Des voix s’étaient déjà élevées en octobre. Les unes dénonçaient, au nom de la défense des intérêts des actionnaires – qu’ils estimaient lésés –, le montant sans commune mesure avec la valeur réelle de M. Klein & Company LLC. Les autres faisaient observer que Michael Klein, administrateur, avait voté pour l’acquisition de MK & C et avait été gratifié d’un mandat de 10 millions de dollars pour conseiller Credit Suisse dans l’accompagnement de l’intégration de MK & C.

Le prix, un prétexte pour UBS?

En réalité, les termes de l’opération prévoyaient que Michael Klein recevrait «une participation dans CS First Boston sous la forme d’une obligation convertible pour 100 millions de dollars, le solde étant payé en espèces en fonction de la contrepartie fiscale à payer par le vendeur à la clôture». Par conséquent, si CS First Boston ne voit pas le jour, Michael Klein ne touchera pas les montants en lien avec cette opération. Sauf clauses spécifiques non connues.

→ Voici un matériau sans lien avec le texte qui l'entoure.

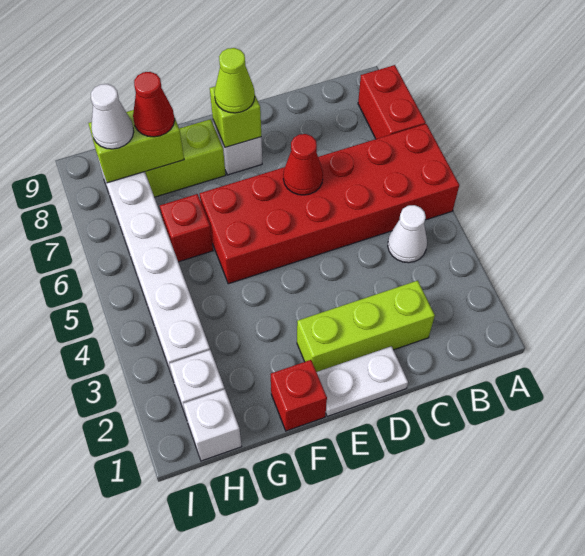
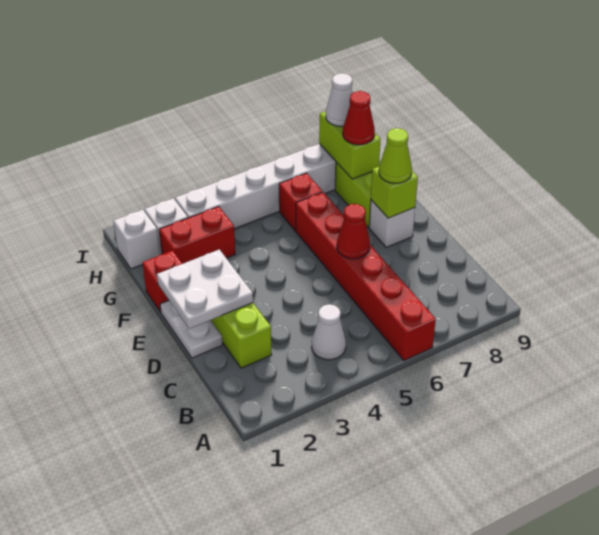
red 2x6 brick [200,124,459,284] -> red 1x6 brick [296,192,436,361]
red 1x2 brick [358,65,426,139] -> red 1x2 brick moved to [159,207,235,264]
none -> white 2x2 plate [157,249,253,329]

Il y a fort à parier, note un observateur proche du dossier, qu’UBS fasse jouer les material adverse change (MAC ou «clause d’événement défavorable significatif»). Si, selon cette source, UBS prend le risque d’en découdre avec des tribunaux américains, où elle ne rencontrera pas la même souplesse que les autorités suisses ont montrée lors du récent sauvetage, c’est qu’elle sait où elle va. C’est un signe que le groupe dirigé par Ralph Hamers fera ce qu’il faut pour se débarrasser des contrats préexistants à la reprise.